Great email, right? The funny thing is that he is right on the money (and he probably only has a few dollars in a savings account his grandma set up for him) - You are right, Dave - people are NOT used to those types of hard names!
Yospe is pronounced Yos-pee. I, like my siblings and parents, have been called "YOE-sep-ee", "yosp", "yos-ep" and "YOE-sp".
When coupled with my full first name, Abram, to those that have not met me, I suddenly become a freakish immigrant from Eastern Europe. In fact, when Cathi had Calder, the nurses were taken aback when I finally came in for an appointment. They were flabbergasted that I was an actual normal looking white guy that spoke perfect English. Apparently, having only seen my full name, they had me pegged as either Balki Bartacamous or a bearded, Middle Eastern Jewish man. I wish I could say I was both.
In college Communications 101, we were required to interview and record each other in class.

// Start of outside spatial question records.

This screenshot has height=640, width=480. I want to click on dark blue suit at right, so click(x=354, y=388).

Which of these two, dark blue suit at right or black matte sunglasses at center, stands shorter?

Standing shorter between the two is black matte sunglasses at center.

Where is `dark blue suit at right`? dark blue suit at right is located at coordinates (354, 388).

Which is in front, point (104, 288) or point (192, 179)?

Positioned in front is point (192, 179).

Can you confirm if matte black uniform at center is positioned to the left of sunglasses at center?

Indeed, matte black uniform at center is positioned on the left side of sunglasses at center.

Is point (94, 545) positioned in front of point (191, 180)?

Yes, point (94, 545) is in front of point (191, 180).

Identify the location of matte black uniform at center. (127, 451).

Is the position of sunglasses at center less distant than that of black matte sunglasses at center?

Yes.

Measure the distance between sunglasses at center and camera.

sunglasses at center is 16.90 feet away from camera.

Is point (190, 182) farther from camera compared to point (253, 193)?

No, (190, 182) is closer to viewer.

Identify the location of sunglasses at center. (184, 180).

During the next semester, my cousin took Communications 101 and their class used these same tapes for an assignment. The instructor dumped the pile of tapes into the center of the room so as the students could select one to listen to. According to my cousin, nobody wanted to touch mine, because with a name like "Abram Yospe", they assumed that I would be difficult to understand.
Now, I wouldn't say that my English is perfect, but it is the only language I know. (Besides the "language of love", but you will have to take Cathi's word for it.) I learned English from an early age, and despite the fact that my last name is "Yospe" and my great-grandparents were from Russia, I feel confident in my ability to communicate. Sometimes I drool a bit while talking, but that is only because occasionally I am too lazy to actually use my tongue. (Again, except when I speak the "language of love", but only Cathi would know my skill in speaking in tongues.)
You may or may not know, but I do speak the "language of love". I have become well versed in this language. I am basically self taught, but received some minor tutelage from Marvin Gaye and the Fonze. I hate to brag (except about my ability to speak the language of love), but I speak this language like a Jedi Master. However, you really are going to have to take my wife's word for it.
ANYWAY, I guess what I am really trying to say is that I have a bit of a strange name. I am not sure if it fits my strange personality, but I will take it. Just call me Abe... or if we are online, call me "Cheeseboy" to protect my identity.